== Segment start ==

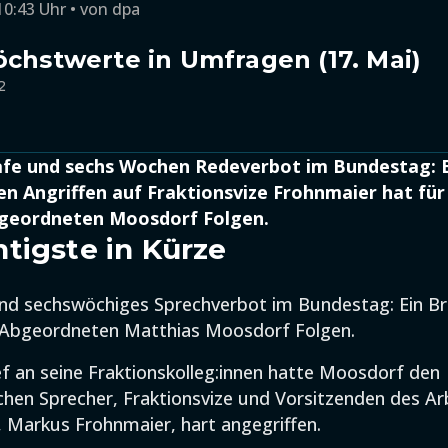
10:43 Uhr
von
dpa
öchstwerte in Umfragen (17. Mai)
2
rafe und sechs Wochen Redeverbot im Bundestag: E
en Angriffen auf Fraktionsvize Frohnmaier hat für
geordneten Moosdorf Folgen.
tigste in Kürze
nd sechswöchiges Sprechverbot im Bundestag: Ein Br
-Abgeordneten Matthias Moosdorf Folgen.
ef an seine Fraktionskolleg:innen hatte Moosdorf den
chen Sprecher, Fraktionsvize und Vorsitzenden des Ar
, Markus Frohnmaier, hart angegriffen.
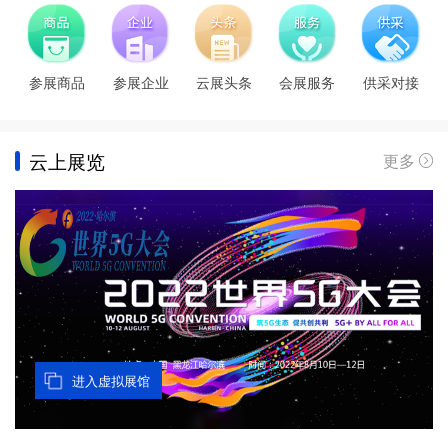
参展商品
参展企业
云展头条
会展服务
供采对接
云上展览
更多
进入直播大厅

== Segment end ==

| ASSIGNMENT |
Please pull out every line in the data above that contains the word "Bundestag", copying each one in full.

| RESPONSE TO THE EXERCISE |
rafe und sechs Wochen Redeverbot im Bundestag: E
nd sechswöchiges Sprechverbot im Bundestag: Ein Br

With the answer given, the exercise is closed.